I used my presser foot to stitch just to the side of the fleece
This method of padding the straps saves you from having to stuff the fleece into a tube of fabric. As far as the double-strap idea, I didn't like the idea of just having a tiny strap holding the rings onto the shoulder straps, either aesthetically or mechanically, and since I added padding, it would be a little trickier to attach the rings directly to the shoulder straps. I think you could just end the padding sooner, then wrap the unpadded portion over the rings and stitch securely in place, either with an x-box or with 3 lines of stitching like you'd use on a ring sling.

Finished reverse onbuhimo:

Right side - as seen when worn

I also have a wrap that I bought to convert to a wrap-strap meh dai, then decided to create a half-buckle instead, but am not quite ready to make. I really love the wrap - Kokoskaa Royal Quill Gilia, a Tencel blend - and although I just don't think I'll get as much use out of a shortie as I would a HB, I really don't want to mess it up. I have no extra wrap if something is off on my measurements. I just started cutting up a tablecloth I had but don't like to test out my size, shape, etc. This is the "muslin" stage of making a carrier.

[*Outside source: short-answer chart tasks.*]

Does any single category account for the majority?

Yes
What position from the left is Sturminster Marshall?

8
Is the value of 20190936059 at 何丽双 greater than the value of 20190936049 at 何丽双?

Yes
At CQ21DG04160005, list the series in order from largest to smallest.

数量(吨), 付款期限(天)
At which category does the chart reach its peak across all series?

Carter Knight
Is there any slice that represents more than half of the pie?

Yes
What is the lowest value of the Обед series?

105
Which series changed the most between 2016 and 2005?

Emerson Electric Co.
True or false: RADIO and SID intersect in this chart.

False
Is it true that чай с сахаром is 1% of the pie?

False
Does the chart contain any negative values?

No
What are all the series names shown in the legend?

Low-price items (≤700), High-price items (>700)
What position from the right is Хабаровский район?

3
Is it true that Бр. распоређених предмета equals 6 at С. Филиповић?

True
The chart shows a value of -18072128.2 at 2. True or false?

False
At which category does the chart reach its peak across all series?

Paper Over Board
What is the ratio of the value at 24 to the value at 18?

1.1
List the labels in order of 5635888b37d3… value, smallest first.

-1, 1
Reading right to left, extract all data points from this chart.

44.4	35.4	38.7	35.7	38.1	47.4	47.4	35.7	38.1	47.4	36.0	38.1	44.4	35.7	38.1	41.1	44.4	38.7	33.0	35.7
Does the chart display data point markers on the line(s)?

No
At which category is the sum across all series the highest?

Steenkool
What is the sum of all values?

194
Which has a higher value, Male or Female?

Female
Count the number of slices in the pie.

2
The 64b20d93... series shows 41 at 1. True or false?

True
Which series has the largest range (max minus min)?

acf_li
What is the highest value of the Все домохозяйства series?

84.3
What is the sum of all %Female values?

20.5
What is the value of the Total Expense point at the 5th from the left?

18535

I also have a carrier waiting for me at the post office. I wasn't home to sign for it - I hate when that happens! Now it's the weekend so I have to wait until Monday to pick it up. Finger crossed it will be a replacement for my Tula (which is OK but I don't love), and then I can sell the Tula. I'll probably put that up for sale as is, but if it doesn't sell, I might dye it and make it a little more interesting. As if I need another project. The question there is what direction to take it - my top theme contenders are Peter Pan, Wicked (possibly a Peter Pan/Wicked dual option although that's an odd mashup when you say it together), Luna Lovegood, or a rainbow galaxy dye. I think the Luna will take too much time but is my favorite idea. Of course, I might end up doing something else entirely. We'll see.